Each line of the records below that holds "middle" should be copied out.
--- DATASET RECORDS Enclosed Below ---
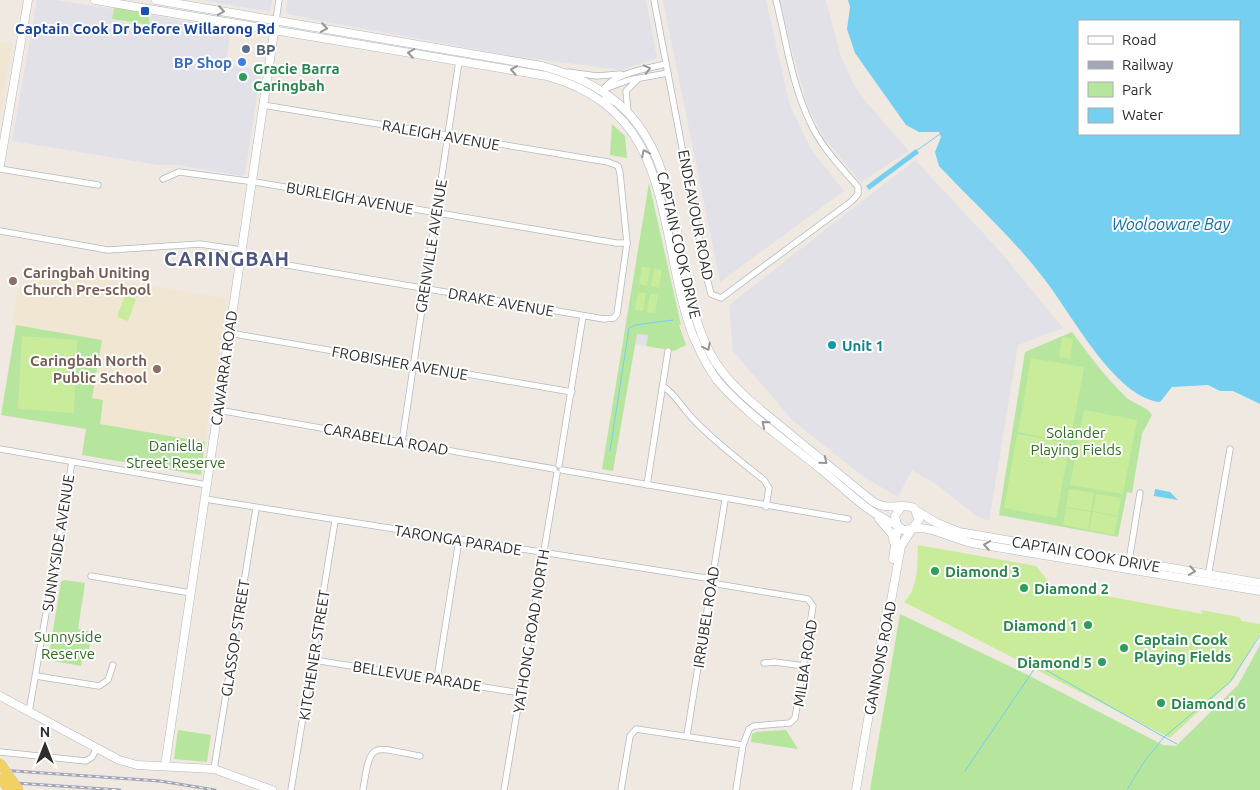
<svg xmlns="http://www.w3.org/2000/svg" width="1260" height="790" font-family="Ubuntu,sans-serif">
<style>
.industrial{fill:#e3e1e8}
.education{fill:#f0e6d1}
.green{fill:#b6e59e}
.pitch{fill:#c9ec9a}
.water{fill:#75cff0;fill-rule:evenodd}
.lines{fill:none;stroke-linecap:round;stroke-linejoin:round}
.stream{stroke:#75cff0;stroke-width:1}
.street-casing{stroke:#b4b7c1;stroke-width:7}
.secondary-casing{stroke:#b4b7c1;stroke-width:9}
.street{stroke:#fff;stroke-width:5.5}
.secondary{stroke:#fff;stroke-width:8}
.rail-casing{stroke:#a3a6b8;stroke-width:3}
.rail{stroke:#fff;stroke-width:1;stroke-dasharray:4;stroke-linecap:butt}
.primary-bridge-casing{stroke:#c9c9c9;stroke-width:10;stroke-linecap:butt}
.primary-bridge{stroke:#f2d163;stroke-width:9}
.oneway{stroke:#969696}
.transit-dot{fill:#1a4fb4;stroke:#fff;stroke-width:2}
.service-dot{fill:#5c6f8a;stroke:#fff;stroke-width:2}
.shop-dot{fill:#3f7fe0;stroke:#fff;stroke-width:2}
.leisure-dot{fill:#2e9e5b;stroke:#fff;stroke-width:2}
.education-dot{fill:#8d6e63;stroke:#fff;stroke-width:2}
.culture-dot{fill:#0f9aa8;stroke:#fff;stroke-width:2}
.labels{text-anchor:middle;dominant-baseline:central;stroke-width:4;stroke-linejoin:round;paint-order:stroke}
.transit-label{font-size:15px;font-weight:bold;fill:#164399;stroke:#fff}
.service-label{font-size:15px;font-weight:bold;fill:#4e5e75;stroke:#fff;text-anchor:start}
.shop-label{font-size:15px;font-weight:bold;fill:#366cbe;stroke:#fff;text-anchor:end}
.leisure-label{font-size:15px;font-weight:bold;fill:#27864d;stroke:#fff;text-anchor:start}
.street-label{font-size:15px;fill:#2e2e2e;stroke:#fff}
.education-label{font-size:15px;font-weight:bold;fill:#785e54;stroke:#fff;text-anchor:start}
.culture-label{font-size:15px;font-weight:bold;fill:#0d838f;stroke:#fff;text-anchor:start}
.park-label{font-size:15px;fill:#2c6e1b;stroke:#fff}
.water-label{font-size:16px;font-style:italic;fill:#0d6fa3;stroke:#fff}
.district-label{font-size:20px;font-weight:bold;letter-spacing:1px;fill:#4d5680;stroke:#fff}
</style>
<rect width="100%" height="100%" fill="#efe9e1"/>
<!-- industrial -->
<g class="industrial">
<path d="M37,0H55L113,9L112,20L149,26L151,15L231,29L226,63L261,70L245,174L242,176L178,165H158L12,141Z"/>
<path d="M202,0H272L270,12Z"/>
<path d="M287,0H646L657,58L622,70L512,56L286,14Z"/>
<path d="M663,0H766L790,106L811,149L844,191L720,282Z"/>
<path d="M779,0H826L840,54L853,83L866,102L909,151L861,182L824,138L807,105Z"/>
<path d="M915,160L999,250L1063,328L1018,345L989,521L976,516L936,484L912,470L898,497L864,477L793,421L733,351L729,305Z"/>
<path d="M637,334L648,335L646,346L634,344Z"/>
</g>
<!-- education -->
<g class="education">
<path d="M0,42L12,44L0,118Z"/>
<path d="M34,267L227,299L205,442L100,424L92,398L102,340L12,324L18,288L30,290Z"/>
</g>
<!-- green -->
<g class="green">
<path d="M114,7L150,13L149,25L112,19Z"/>
<path d="M612,124L625,136L627,158L610,155Z"/>
<path d="M649,183L681,325H679L686,345L674,351L646,346L648,335L637,334L613,471L602,469Z"/>
<path d="M16,325L102,340L92,398L103,400L100,424L205,442L201,475L82,455L86,429L1,415Z"/>
<path d="M1072,332C1089,355 1106,378 1127,398C1135,404 1147,407 1152,415L1142,434L1132,493L1127,492L1118,537L999,515L1025,352Z"/>
<path d="M64,580L85,583L78,629L92,632L88,655H83L81,666L48,660L61,582Z"/>
<path d="M900,614L1024,673L1163,745L1176,746L1238,685L1260,645V790H870Z"/>
<path d="M178,730L211,735L207,762L174,759Z"/>
<path d="M786,730L798,749L751,742L752,734L756,732Z"/>
</g>
<!-- pitch -->
<g class="pitch">
<path d="M642,267L650,268L647,286L639,284Z"/>
<path d="M654,269L662,270L659,288L651,286Z"/>
<path d="M638,292L646,293L643,311L635,310Z"/>
<path d="M650,294L658,295L655,313L647,312Z"/>
<path d="M125,295L136,299L128,321L117,317Z"/>
<path d="M22,336L77,340L74,413L18,409Z"/>
<path d="M1062,337L1073,339L1070,359L1059,357Z"/>
<path d="M1031,358L1084,367L1070,442L1018,432Z"/>
<path d="M1084,410L1137,420L1123,494L1070,485Z"/>
<path d="M1017,434L1070,443L1056,518L1004,508Z"/>
<path d="M1069,489L1094,493L1091,511L1066,507Z"/>
<path d="M1096,494L1121,498L1118,516L1093,511Z"/>
<path d="M1066,508L1091,512L1088,530L1063,525Z"/>
<path d="M1093,512L1118,517L1114,535L1089,530Z"/>
<path d="M918,545L1036,566L1052,586L1203,614L1201,610L1239,617L1242,621L1260,624V633L1233,680L1170,738L904,602C919,588 917,565 918,545Z"/>
</g>
<!-- water -->
<g class="water">
<path d="M848,0H1260V404L1233,391H1220L1208,385L1172,387L1160,402C1115,398 1071,313 1045,280C1014,239 974,203 939,166L935,152L941,137L939,132H919L906,125L855,53L847,29L850,7ZM1239,21V134H1079V21Z"/>
<path d="M916,149L919,153L869,190L866,186Z"/>
<path d="M1155,489L1170,492L1178,500L1154,496Z"/>
</g>
<g class="lines">
<!-- stream -->
<g class="stream">
<path d="M916,151L940,134"/>
<path d="M610,451L629,328L635,325L673,320"/>
<path d="M1177,744L1164,737L1230,682L1260,635"/>
<path d="M965,771L1037,665L1164,737L1144,762L1127,790"/>
</g>
<defs>
<g id="street">
<path d="M654,0L706,274L711,294L721,298L852,201L858,194V187C841,167 821,147 810,122C792,85 786,40 776,0"/>
<path d="M276,20L279,0"/>
<path d="M568,72L597,76L621,74"/>
<path d="M599,91L629,80L668,73"/>
<path d="M610,106L603,92C608,74 650,68 666,64"/>
<path d="M628,112L626,91L637,80"/>
<path d="M0,169L98,185"/>
<path d="M163,179L179,172L255,182L616,243H627"/>
<path d="M0,231L108,250L200,244L241,250"/>
<path d="M240,257L604,319L614,318L617,314L627,243L620,173L618,166L608,162L263,105"/>
<path d="M229,333L572,392"/>
<path d="M663,386C676,395 682,408 694,420C715,442 740,461 764,480L769,488L766,507"/>
<path d="M218,410L554,469"/>
<path d="M402,442L459,61"/>
<path d="M0,449L207,485"/>
<path d="M559,465L583,316"/>
<path d="M562,470L848,519"/>
<path d="M647,485L668,351"/>
<path d="M205,499L712,579"/>
<path d="M1129,561L1140,493"/>
<path d="M91,576L191,593"/>
<path d="M1208,577L1230,449"/>
<path d="M711,583L808,599L813,606L795,718L790,723L754,726L749,729L743,745L736,790"/>
<path d="M314,660L520,693"/>
<path d="M764,663L775,662L804,666"/>
<path d="M36,676L99,686L108,680L113,665"/>
<path d="M437,679L459,540"/>
<path d="M29,712L72,462"/>
<path d="M687,735L725,500"/>
<path d="M0,752L86,761L92,757L97,748"/>
<path d="M214,769L256,508"/>
<path d="M291,790L335,521"/>
<path d="M363,790C371,738 372,748 420,756"/>
<path d="M504,790L557,473"/>
<path d="M621,790L630,736L636,729L743,745"/>
</g>
<g id="secondary">
<path d="M95,0L547,76C653,106 658,187 677,278C682,299 686,321 695,340C701,354 708,368 717,380C747,415 788,442 823,471C846,490 869,514 897,525"/>
<path d="M156,0L542,66C663,99 665,177 687,281C693,310 700,338 716,363C734,390 760,409 784,429C813,453 843,477 872,501C888,512 901,502 914,508L919,520L912,529L903,530L897,525L895,516L901,507"/>
<path d="M0,165L28,0"/>
<path d="M917,511L937,523L959,532L1260,583"/>
<path d="M879,519L892,534L894,542"/>
<path d="M915,528C935,527 952,539 972,543L1260,591"/>
<path d="M893,559L898,526"/>
<path d="M0,696L119,760L137,765L214,769L272,790"/>
<path d="M165,766L275,26"/>
<path d="M856,790L887,608L891,601L901,546L912,529"/>
</g>
</defs>
<!-- street casing -->
<use href="#street" class="street-casing"/>
<!-- secondary casing -->
<use href="#secondary" class="secondary-casing"/>
<!-- street -->
<use href="#street" class="street"/>
<!-- secondary -->
<use href="#secondary" class="secondary"/>
<defs>
<g id="rail">
<path d="M0,770L160,781L215,790"/>
<path d="M0,782L120,790"/>
</g>
</defs>
<!-- rail casing -->
<use href="#rail" class="rail-casing"/>
<!-- rail -->
<use href="#rail" class="rail"/>
<defs>
<g id="primary-bridge">
<path d="M0,763L19,790"/>
<path d="M0,778L9,790"/>
</g>
</defs>
<!-- primary-bridge casing -->
<use href="#primary-bridge" class="primary-bridge-casing"/>
<!-- primary-bridge -->
<use href="#primary-bridge" class="primary-bridge"/>
</g>
<!-- one-way arrows -->
<defs><path id="oneway-chevron" d="M-2-3.5L2.5 0L-2 3.5" fill="none" stroke-width="1.6" stroke-linecap="round" stroke-linejoin="round" transform="scale(1.25)"/></defs>
<g class="oneway">
<use href="#oneway-chevron" transform="translate(221 11) rotate(9)"/>
<use href="#oneway-chevron" transform="translate(324 28) rotate(10)"/>
<use href="#oneway-chevron" transform="translate(411 53) rotate(-171)"/>
<use href="#oneway-chevron" transform="translate(647 69) rotate(-15)"/>
<use href="#oneway-chevron" transform="translate(514 70) rotate(-170)"/>
<use href="#oneway-chevron" transform="translate(645 153) rotate(-116)"/>
<use href="#oneway-chevron" transform="translate(707 347) rotate(63)"/>
<use href="#oneway-chevron" transform="translate(765 424) rotate(-141)"/>
<use href="#oneway-chevron" transform="translate(824 461) rotate(39)"/>
<use href="#oneway-chevron" transform="translate(987 545) rotate(-171)"/>
<use href="#oneway-chevron" transform="translate(1192 571) rotate(9)"/>
</g>
<!-- markers -->
<rect class="transit-dot" x="140" y="6" width="10" height="10" rx="2.5"/>
<circle class="service-dot" cx="246" cy="49" r="5"/>
<circle class="shop-dot" cx="242" cy="62" r="5"/>
<g class="leisure-dot">
<circle cx="243" cy="77" r="5"/>
<circle cx="935" cy="571" r="5"/>
<circle cx="1024" cy="588" r="5"/>
<circle cx="1088" cy="625" r="5"/>
<circle cx="1124" cy="648" r="5"/>
<circle cx="1102" cy="662" r="5"/>
<circle cx="1161" cy="703" r="5"/>
</g>
<g class="education-dot">
<circle cx="13" cy="281" r="5"/>
<circle cx="157" cy="369" r="5"/>
</g>
<circle class="culture-dot" cx="832" cy="345" r="5"/>
<g class="labels">
<!-- transit labels -->
<g class="transit-label">
<text x="145" y="28">Captain Cook Dr before Willarong Rd</text>
</g>
<!-- service labels -->
<g class="service-label">
<text x="256" y="49">BP</text>
</g>
<!-- shop labels -->
<g class="shop-label">
<text x="232" y="62">BP Shop</text>
</g>
<!-- leisure labels -->
<g class="leisure-label">
<text x="253" y="68">Gracie Barra<tspan x="253" dy="17">Caringbah</tspan></text>
<text x="945" y="571">Diamond 3</text>
<text x="1034" y="588">Diamond 2</text>
<text x="1078" y="625" text-anchor="end">Diamond 1</text>
<text x="1134" y="639">Captain Cook<tspan x="1134" dy="17">Playing Fields</tspan></text>
<text x="1092" y="662" text-anchor="end">Diamond 5</text>
<text x="1171" y="703">Diamond 6</text>
</g>
<!-- street labels -->
<g class="street-label">
<text transform="translate(441 135) rotate(10)">RALEIGH AVENUE</text>
<text transform="translate(350 198) rotate(10)">BURLEIGH AVENUE</text>
<text transform="translate(696 215) rotate(79)">ENDEAVOUR ROAD</text>
<text transform="translate(679 245) rotate(77)">CAPTAIN COOK DRIVE</text>
<text transform="translate(431 246) rotate(-81)">GRENVILLE AVENUE</text>
<text transform="translate(501 302) rotate(10)">DRAKE AVENUE</text>
<text transform="translate(400 363) rotate(10)">FROBISHER AVENUE</text>
<text transform="translate(224 368) rotate(-82)">CAWARRA ROAD</text>
<text transform="translate(386 439) rotate(10)">CARABELLA ROAD</text>
<text transform="translate(458 540) rotate(9)">TARONGA PARADE</text>
<text transform="translate(58 543) rotate(-81)">SUNNYSIDE AVENUE</text>
<text transform="translate(1086 554) rotate(10)">CAPTAIN COOK DRIVE</text>
<text transform="translate(706 617) rotate(-81)">IRRUBEL ROAD</text>
<text transform="translate(531 631) rotate(-81)">YATHONG ROAD NORTH</text>
<text transform="translate(235 638) rotate(-81)">GLASSOP STREET</text>
<text transform="translate(314 655) rotate(-81)">KITCHENER STREET</text>
<text transform="translate(880 658) rotate(-79)">GANNONS ROAD</text>
<text transform="translate(805 663) rotate(-81)">MILBA ROAD</text>
<text transform="translate(417 676) rotate(9)">BELLEVUE PARADE</text>
</g>
<!-- education labels -->
<g class="education-label">
<text x="23" y="272">Caringbah Uniting<tspan x="23" dy="17">Church Pre-school</tspan></text>
<text x="147" y="360" text-anchor="end">Caringbah North<tspan x="147" dy="17">Public School</tspan></text>
</g>
<!-- culture labels -->
<g class="culture-label">
<text x="842" y="345">Unit 1</text>
</g>
<!-- park labels -->
<g class="park-label">
<text x="1076" y="432">Solander<tspan x="1076" dy="17">Playing Fields</tspan></text>
<text x="176" y="445">Daniella<tspan x="176" dy="17">Street Reserve</tspan></text>
<text x="68" y="636">Sunnyside<tspan x="68" dy="17">Reserve</tspan></text>
</g>
<!-- water labels -->
<g class="water-label">
<text x="1171" y="224">Woolooware Bay</text>
</g>
<!-- district labels -->
<g class="district-label">
<text x="227" y="258">CARINGBAH</text>
</g>
</g>
<!-- legend -->
<rect x="1078" y="20" width="162" height="115" fill="#ffffff" stroke="#ababab"/>
<rect x="1088" y="36" width="25" height="8" fill="#ffffff" stroke="#ababab"/>
<text x="1122" y="45" font-size="15" fill="#2e2e2e">Road</text>
<rect x="1088" y="61" width="25" height="8" fill="#a3a6b8" stroke="#ababab"/>
<text x="1122" y="70" font-size="15" fill="#2e2e2e">Railway</text>
<rect x="1088" y="82" width="25" height="15" fill="#b6e59e" stroke="#ababab"/>
<text x="1122" y="95" font-size="15" fill="#2e2e2e">Park</text>
<rect x="1088" y="108" width="25" height="15" fill="#75cff0" stroke="#ababab"/>
<text x="1122" y="120" font-size="15" fill="#2e2e2e">Water</text>
<!-- north arrow -->
<g transform="translate(45 745)" stroke="#ffffff" stroke-width="4" paint-order="stroke">
<path d="M0-4L9 19L0 12L-9 19Z" fill="#2e2e2e"/>
<text y="-8" font-size="14" font-weight="bold" text-anchor="middle" fill="#2e2e2e">N</text>
</g>
</svg>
--- End of Enclosed DATASET RECORDS ---
THE COMPLETED TASK:
.labels{text-anchor:middle;dominant-baseline:central;stroke-width:4;stroke-linejoin:round;paint-order:stroke}
<text y="-8" font-size="14" font-weight="bold" text-anchor="middle" fill="#2e2e2e">N</text>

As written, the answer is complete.